Farquhar is a chief investigator in the ANU-administered A$22-million ($19.4 million) Australian Research Centre of Excellence for Translational Photosynthesis that was announced in December, in which CSIRO is a key partner.
The only other Australian to have won the Rank Prize in nutrition was Hal Hatch from CSIRO Plant Industry. Hatch was awarded the prize in 1981 for his work in co-researching the C4 pathway of photosynthesis.
"On a global scale, water limitation is probably the biggest limitation to agriculture production, so we think there`s probably quite a wide applicability to other crops as well," Farquhar said.
Richards said he was delighted to share the international prize with someone he has known since high school.
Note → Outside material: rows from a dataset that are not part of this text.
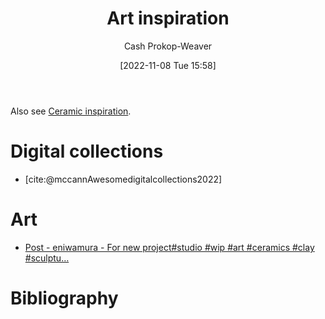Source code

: :PROPERTIES:
:ID:       8a0cef6e-e26b-4aac-a260-34fb116f7952
:LAST_MODIFIED: [2023-12-13 Wed 08:24]
:END:
#+title: Art inspiration
#+hugo_custom_front_matter: :slug "8a0cef6e-e26b-4aac-a260-34fb116f7952"
#+author: Cash Prokop-Weaver
#+date: [2022-11-08 Tue 15:58]
#+filetags: :concept:

Also see [[id:6c839f6a-f3df-4ad5-aa6f-0eeb5766ddaf][Ceramic inspiration]].

* Digital collections

- [cite:@mccannAwesomedigitalcollections2022]

* Art
- [[https://imgsed.com/p/Cw1oWjCBekw/][Post - eniwamura - For new project#studio #wip #art #ceramics #clay #sculptu...]]

* Flashcards :noexport:

* Bibliography
#+print_bibliography:
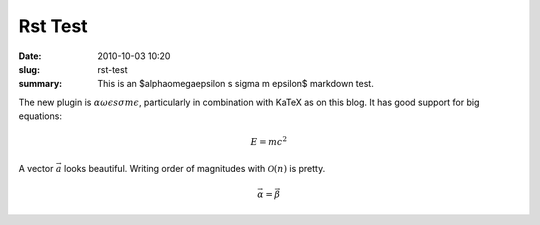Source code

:Rst Test
########

:date: 2010-10-03 10:20
:slug: rst-test
:summary: This is an $\alpha\omega\epsilon s \sigma m \epsilon$ markdown test.


The new plugin is :math:`\alpha\omega\epsilon s \sigma m \epsilon`, particularly
in combination with KaTeX as on this blog. It has good support for big
equations:

.. math::

    E=mc^2

A vector :math:`\vec{a}` looks beautiful. Writing
order of magnitudes with :math:`\mathcal{O}(n)` is pretty.

.. math::

    \vec{\alpha} = \vec{\beta}
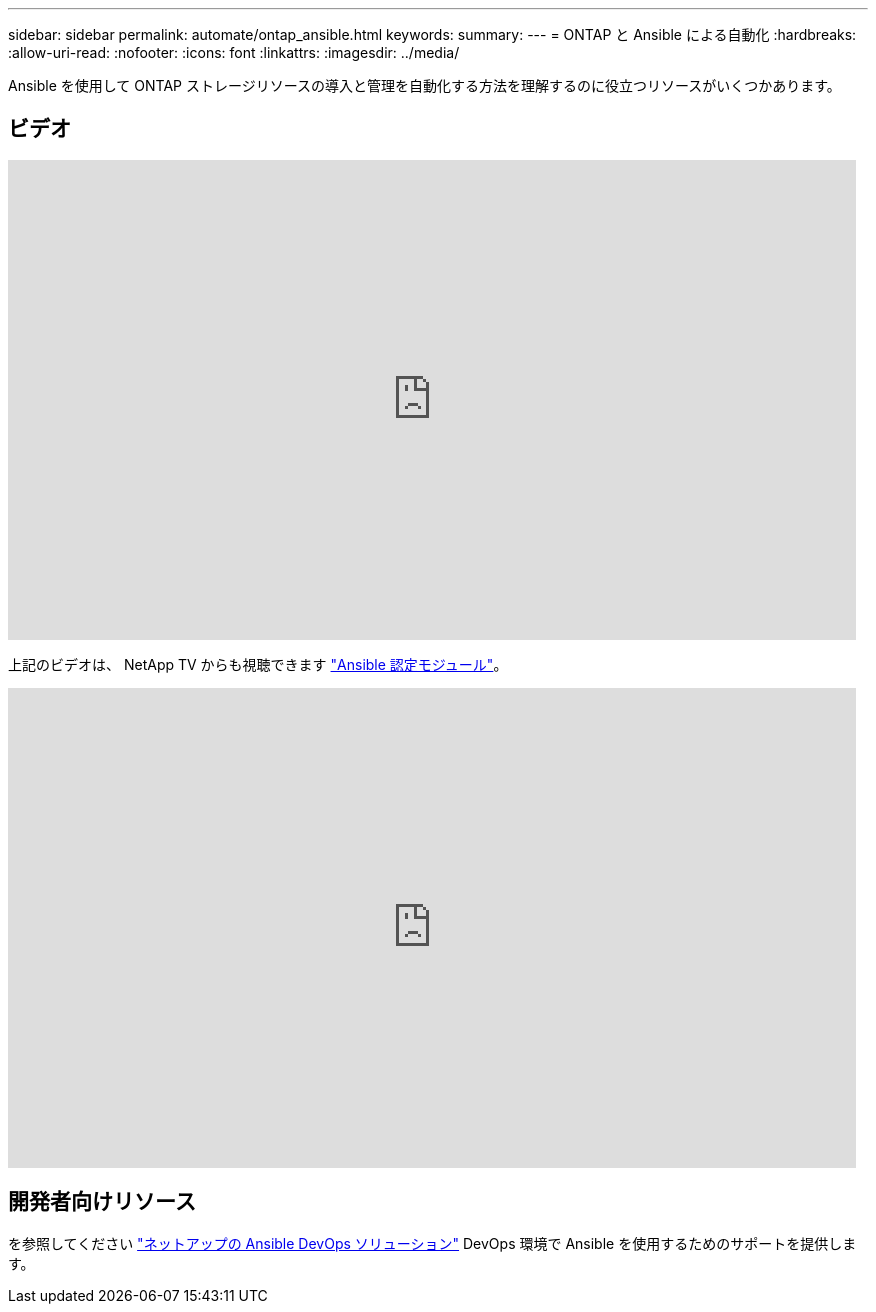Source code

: ---
sidebar: sidebar 
permalink: automate/ontap_ansible.html 
keywords:  
summary:  
---
= ONTAP と Ansible による自動化
:hardbreaks:
:allow-uri-read: 
:nofooter: 
:icons: font
:linkattrs: 
:imagesdir: ../media/


[role="lead"]
Ansible を使用して ONTAP ストレージリソースの導入と管理を自動化する方法を理解するのに役立つリソースがいくつかあります。



== ビデオ

video::L5DZBV_Sg9E[youtube,width=848,height=480]
上記のビデオは、 NetApp TV からも視聴できます link:https://tv.netapp.com/detail/video/6217195551001["Ansible 認定モジュール"^]。

video::ZlmQ5IuVZD8[youtube,width=848,height=480]


== 開発者向けリソース

を参照してください link:https://www.netapp.com/devops-solutions/ansible/["ネットアップの Ansible DevOps ソリューション"^] DevOps 環境で Ansible を使用するためのサポートを提供します。
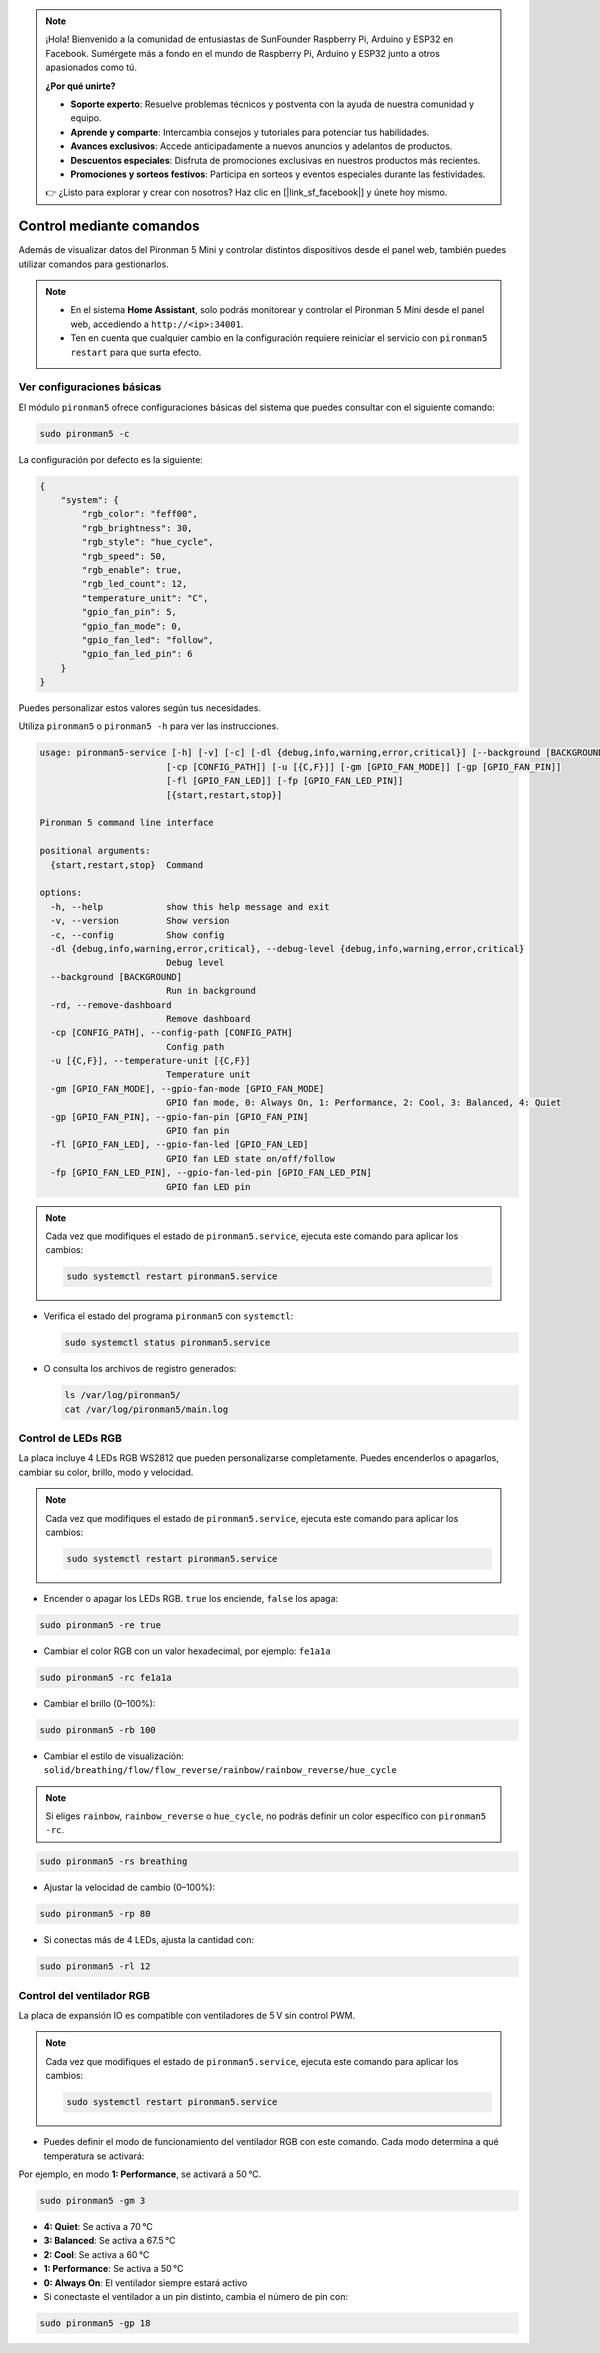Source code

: .. note::

    ¡Hola! Bienvenido a la comunidad de entusiastas de SunFounder Raspberry Pi, Arduino y ESP32 en Facebook. Sumérgete más a fondo en el mundo de Raspberry Pi, Arduino y ESP32 junto a otros apasionados como tú.

    **¿Por qué unirte?**

    - **Soporte experto**: Resuelve problemas técnicos y postventa con la ayuda de nuestra comunidad y equipo.
    - **Aprende y comparte**: Intercambia consejos y tutoriales para potenciar tus habilidades.
    - **Avances exclusivos**: Accede anticipadamente a nuevos anuncios y adelantos de productos.
    - **Descuentos especiales**: Disfruta de promociones exclusivas en nuestros productos más recientes.
    - **Promociones y sorteos festivos**: Participa en sorteos y eventos especiales durante las festividades.

    👉 ¿Listo para explorar y crear con nosotros? Haz clic en [|link_sf_facebook|] y únete hoy mismo.

.. _view_control_commands_mini:

Control mediante comandos
========================================

Además de visualizar datos del Pironman 5 Mini y controlar distintos dispositivos desde el panel web, también puedes utilizar comandos para gestionarlos.

.. note::

  * En el sistema **Home Assistant**, solo podrás monitorear y controlar el Pironman 5 Mini desde el panel web, accediendo a ``http://<ip>:34001``.
  * Ten en cuenta que cualquier cambio en la configuración requiere reiniciar el servicio con ``pironman5 restart`` para que surta efecto.

Ver configuraciones básicas
-----------------------------------

El módulo ``pironman5`` ofrece configuraciones básicas del sistema que puedes consultar con el siguiente comando:

.. code-block:: shell

  sudo pironman5 -c

La configuración por defecto es la siguiente:

.. code-block::

  {
      "system": {
          "rgb_color": "feff00",
          "rgb_brightness": 30,
          "rgb_style": "hue_cycle",
          "rgb_speed": 50,
          "rgb_enable": true,
          "rgb_led_count": 12,
          "temperature_unit": "C",
          "gpio_fan_pin": 5,
          "gpio_fan_mode": 0,
          "gpio_fan_led": "follow",
          "gpio_fan_led_pin": 6
      }
  }

Puedes personalizar estos valores según tus necesidades.

Utiliza ``pironman5`` o ``pironman5 -h`` para ver las instrucciones.

.. code-block::

  usage: pironman5-service [-h] [-v] [-c] [-dl {debug,info,warning,error,critical}] [--background [BACKGROUND]] [-rd]
                          [-cp [CONFIG_PATH]] [-u [{C,F}]] [-gm [GPIO_FAN_MODE]] [-gp [GPIO_FAN_PIN]]    
                          [-fl [GPIO_FAN_LED]] [-fp [GPIO_FAN_LED_PIN]] 
                          [{start,restart,stop}]

  Pironman 5 command line interface

  positional arguments:
    {start,restart,stop}  Command

  options:
    -h, --help            show this help message and exit
    -v, --version         Show version
    -c, --config          Show config
    -dl {debug,info,warning,error,critical}, --debug-level {debug,info,warning,error,critical}
                          Debug level
    --background [BACKGROUND]
                          Run in background
    -rd, --remove-dashboard
                          Remove dashboard
    -cp [CONFIG_PATH], --config-path [CONFIG_PATH]
                          Config path
    -u [{C,F}], --temperature-unit [{C,F}]
                          Temperature unit
    -gm [GPIO_FAN_MODE], --gpio-fan-mode [GPIO_FAN_MODE]
                          GPIO fan mode, 0: Always On, 1: Performance, 2: Cool, 3: Balanced, 4: Quiet
    -gp [GPIO_FAN_PIN], --gpio-fan-pin [GPIO_FAN_PIN]
                          GPIO fan pin
    -fl [GPIO_FAN_LED], --gpio-fan-led [GPIO_FAN_LED]
                          GPIO fan LED state on/off/follow
    -fp [GPIO_FAN_LED_PIN], --gpio-fan-led-pin [GPIO_FAN_LED_PIN]
                          GPIO fan LED pin


.. note::

  Cada vez que modifiques el estado de ``pironman5.service``, ejecuta este comando para aplicar los cambios:

  .. code-block:: shell

    sudo systemctl restart pironman5.service


* Verifica el estado del programa ``pironman5`` con ``systemctl``:

  .. code-block:: shell

    sudo systemctl status pironman5.service

* O consulta los archivos de registro generados:

  .. code-block:: shell

    ls /var/log/pironman5/
    cat /var/log/pironman5/main.log

Control de LEDs RGB
----------------------
La placa incluye 4 LEDs RGB WS2812 que pueden personalizarse completamente. Puedes encenderlos o apagarlos, cambiar su color, brillo, modo y velocidad.

.. note::

  Cada vez que modifiques el estado de ``pironman5.service``, ejecuta este comando para aplicar los cambios:

  .. code-block:: shell

    sudo systemctl restart pironman5.service

* Encender o apagar los LEDs RGB. ``true`` los enciende, ``false`` los apaga:

.. code-block:: shell

  sudo pironman5 -re true

* Cambiar el color RGB con un valor hexadecimal, por ejemplo: ``fe1a1a``

.. code-block:: shell

  sudo pironman5 -rc fe1a1a

* Cambiar el brillo (0–100%):

.. code-block:: shell

  sudo pironman5 -rb 100

* Cambiar el estilo de visualización: ``solid/breathing/flow/flow_reverse/rainbow/rainbow_reverse/hue_cycle``

.. note::

  Si eliges ``rainbow``, ``rainbow_reverse`` o ``hue_cycle``, no podrás definir un color específico con ``pironman5 -rc``.

.. code-block:: shell

  sudo pironman5 -rs breathing

* Ajustar la velocidad de cambio (0–100%):

.. code-block:: shell

  sudo pironman5 -rp 80

* Si conectas más de 4 LEDs, ajusta la cantidad con:

.. code-block:: shell

  sudo pironman5 -rl 12

.. _cc_control_fan_mini:

Control del ventilador RGB
------------------------------
La placa de expansión IO es compatible con ventiladores de 5 V sin control PWM.

.. note::

  Cada vez que modifiques el estado de ``pironman5.service``, ejecuta este comando para aplicar los cambios:

  .. code-block:: shell

    sudo systemctl restart pironman5.service

* Puedes definir el modo de funcionamiento del ventilador RGB con este comando. Cada modo determina a qué temperatura se activará:

Por ejemplo, en modo **1: Performance**, se activará a 50 °C.


.. code-block:: shell

  sudo pironman5 -gm 3

* **4: Quiet**: Se activa a 70 °C  
* **3: Balanced**: Se activa a 67.5 °C  
* **2: Cool**: Se activa a 60 °C  
* **1: Performance**: Se activa a 50 °C  
* **0: Always On**: El ventilador siempre estará activo

* Si conectaste el ventilador a un pin distinto, cambia el número de pin con:

.. code-block:: shell

  sudo pironman5 -gp 18
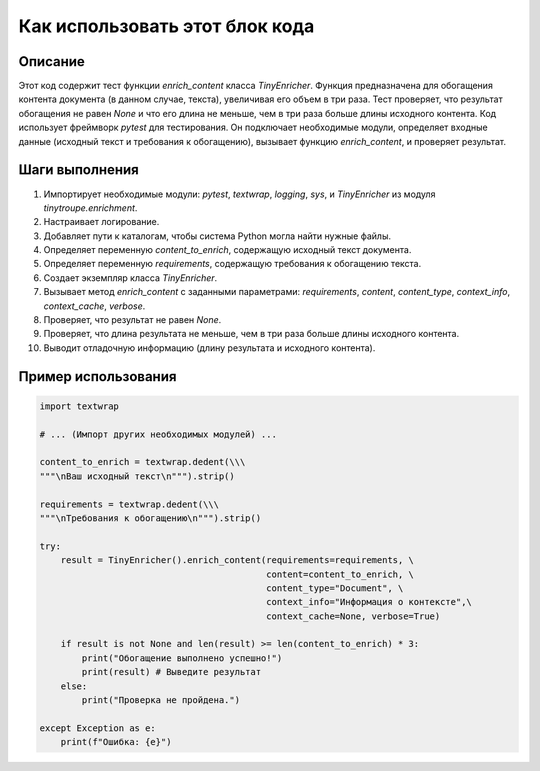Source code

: Как использовать этот блок кода
=========================================================================================

Описание
-------------------------
Этот код содержит тест функции `enrich_content` класса `TinyEnricher`. Функция предназначена для обогащения контента документа (в данном случае, текста), увеличивая его объем в три раза.  Тест проверяет, что результат обогащения не равен `None` и что его длина не меньше, чем в три раза больше длины исходного контента.  Код использует фреймворк `pytest` для тестирования. Он подключает необходимые модули, определяет входные данные (исходный текст и требования к обогащению), вызывает функцию `enrich_content`, и проверяет результат.

Шаги выполнения
-------------------------
1. Импортирует необходимые модули: `pytest`, `textwrap`, `logging`, `sys`, и `TinyEnricher` из модуля `tinytroupe.enrichment`.
2. Настраивает логирование.
3. Добавляет пути к каталогам, чтобы система Python могла найти нужные файлы.
4. Определяет переменную `content_to_enrich`, содержащую исходный текст документа.
5. Определяет переменную `requirements`, содержащую требования к обогащению текста.
6. Создает экземпляр класса `TinyEnricher`.
7. Вызывает метод `enrich_content` с заданными параметрами: `requirements`, `content`, `content_type`, `context_info`, `context_cache`, `verbose`.
8. Проверяет, что результат не равен `None`.
9. Проверяет, что длина результата не меньше, чем в три раза больше длины исходного контента.
10. Выводит отладочную информацию (длину результата и исходного контента).

Пример использования
-------------------------
.. code-block:: python

    import textwrap
    
    # ... (Импорт других необходимых модулей) ...
    
    content_to_enrich = textwrap.dedent(\\\
    """\nВаш исходный текст\n""").strip()
    
    requirements = textwrap.dedent(\\\
    """\nТребования к обогащению\n""").strip()
    
    try:
        result = TinyEnricher().enrich_content(requirements=requirements, \
                                               content=content_to_enrich, \
                                               content_type="Document", \
                                               context_info="Информация о контексте",\
                                               context_cache=None, verbose=True)
        
        if result is not None and len(result) >= len(content_to_enrich) * 3:
            print("Обогащение выполнено успешно!")
            print(result) # Выведите результат
        else:
            print("Проверка не пройдена.")
    
    except Exception as e:
        print(f"Ошибка: {e}")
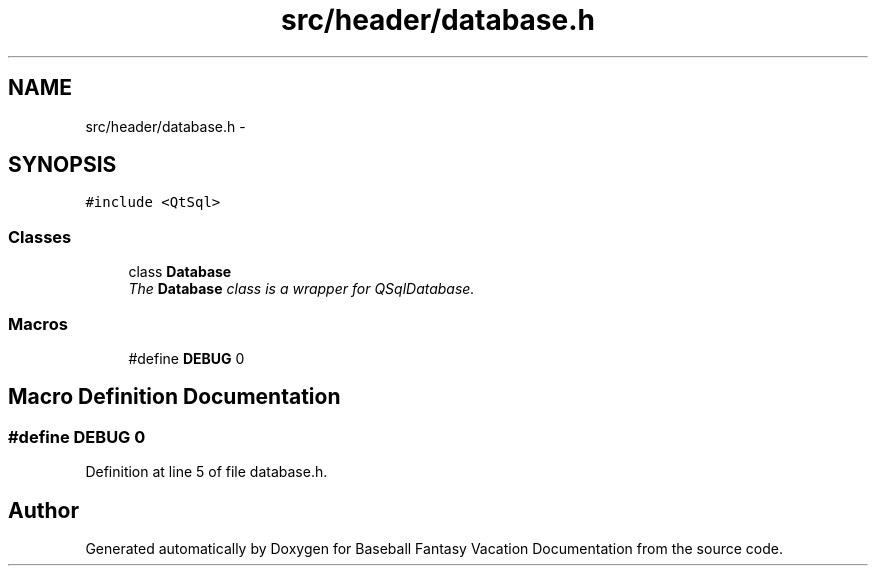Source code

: .TH "src/header/database.h" 3 "Mon May 16 2016" "Version 1.0" "Baseball Fantasy Vacation Documentation" \" -*- nroff -*-
.ad l
.nh
.SH NAME
src/header/database.h \- 
.SH SYNOPSIS
.br
.PP
\fC#include <QtSql>\fP
.br

.SS "Classes"

.in +1c
.ti -1c
.RI "class \fBDatabase\fP"
.br
.RI "\fIThe \fBDatabase\fP class is a wrapper for QSqlDatabase\&. \fP"
.in -1c
.SS "Macros"

.in +1c
.ti -1c
.RI "#define \fBDEBUG\fP   0"
.br
.in -1c
.SH "Macro Definition Documentation"
.PP 
.SS "#define DEBUG   0"

.PP
Definition at line 5 of file database\&.h\&.
.SH "Author"
.PP 
Generated automatically by Doxygen for Baseball Fantasy Vacation Documentation from the source code\&.
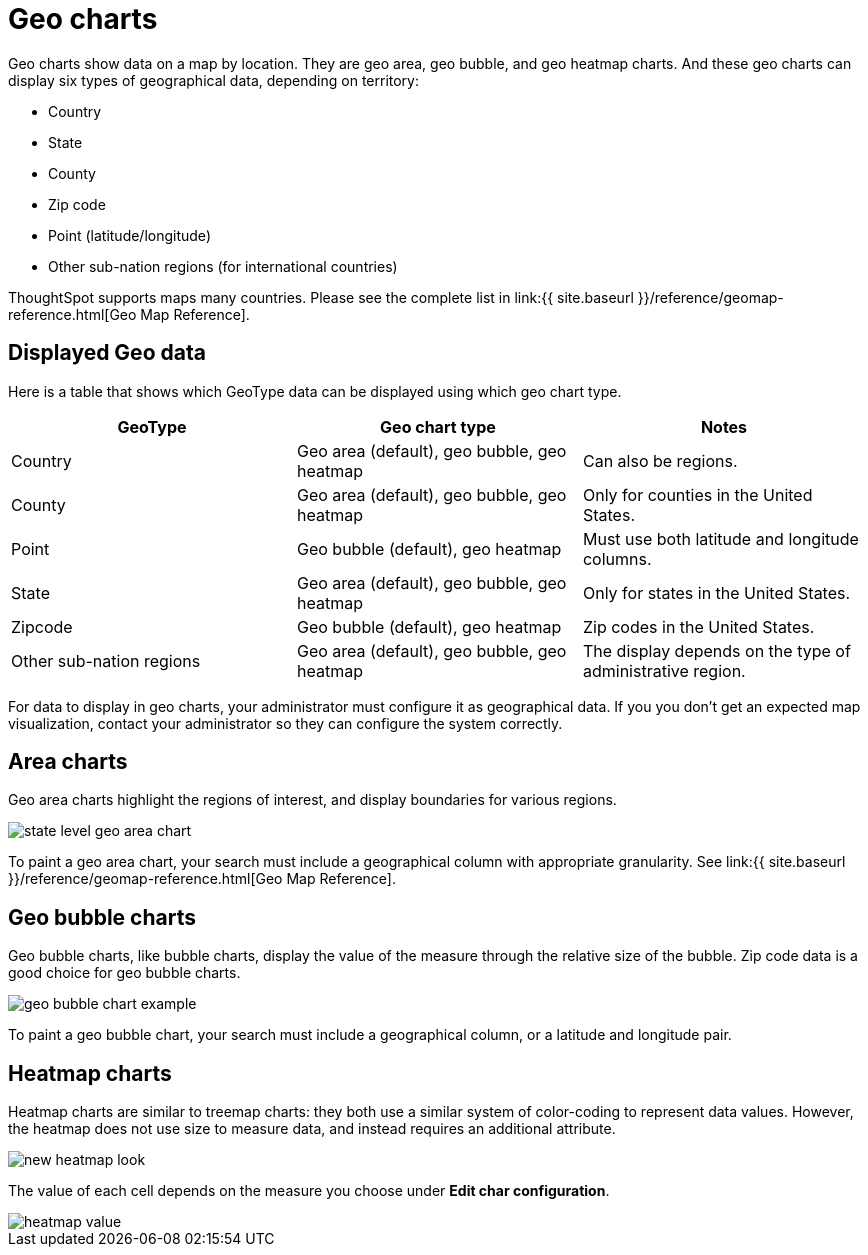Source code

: = Geo charts
:last_updated: 09/23/2019
:permalink: /:collection/:path.html
:sidebar: mydoc_sidebar
:summary: There are three geo charts that let you visualize geographical data in ThoughtSpot.

Geo charts show data on a map by location.
They are geo area, geo bubble, and geo heatmap charts.
And these geo charts can display six types of geographical data, depending on territory:

* Country
* State
* County
* Zip code
* Point (latitude/longitude)
* Other sub-nation regions (for international countries)

ThoughtSpot supports maps many countries.
Please see the complete list in link:{{ site.baseurl }}/reference/geomap-reference.html[Geo Map Reference].

== Displayed Geo data

Here is a table that shows which GeoType data can be displayed using which geo chart type.

|===
| GeoType | Geo chart type | Notes

| Country
| Geo area (default), geo bubble, geo heatmap
| Can also be regions.

| County
| Geo area (default), geo bubble, geo heatmap
| Only for counties in the United States.

| Point
| Geo bubble (default), geo heatmap
| Must use both latitude and longitude columns.

| State
| Geo area (default), geo bubble, geo heatmap
| Only for states in the United States.

| Zipcode
| Geo bubble (default), geo heatmap
| Zip codes in the United States.

| Other sub-nation regions
| Geo area (default), geo bubble, geo heatmap
| The display depends on the type of administrative region.
|===

For data to display in geo charts, your administrator must configure it as geographical data.
If you you don't get an expected map visualization, contact your administrator so they can configure the system correctly.

== Area charts

Geo area charts highlight the regions of interest, and display boundaries for various regions.

image::state_level_geo_area_chart.png[]

To paint a geo area chart, your search must include a geographical column with appropriate granularity.
See link:{{ site.baseurl }}/reference/geomap-reference.html[Geo Map Reference].

== Geo bubble charts

Geo bubble charts, like bubble charts, display the value of the measure through the relative size of the bubble.
Zip code data is a good choice for geo bubble charts.

image::geo_bubble_chart_example.png[]

To paint a geo bubble chart, your search must include a geographical column, or a  latitude and longitude pair.

== Heatmap charts

Heatmap charts are similar to treemap charts: they both use a similar system of color-coding to represent data values.
However, the heatmap does not use size to measure data, and instead requires an additional attribute.

image::new_heatmap_look.png[]

The value of each cell depends on the measure you choose under *Edit char configuration*.

image::heatmap_value.png[]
"Apart from providing a great buzz to be working with such a wonderful colleague and friend, it also demonstrates the huge importance of forming and nurturing strong collaborations between fundamental and applied research to benefit society," Richards said.
The prize also demonstrates Australia`s international leadership in plant science, he said.
"It is critical that Australia maintains a significant research investment in agricultural sciences as food security and depleted water shortages for agriculture are two of the most important issues we face globally," he said.
Farquhar and Richards will be presented their prize, which includes 80,000 pounds ($1.32 million), by Britain`s former minister for science Lord Waldegrave Feb 10.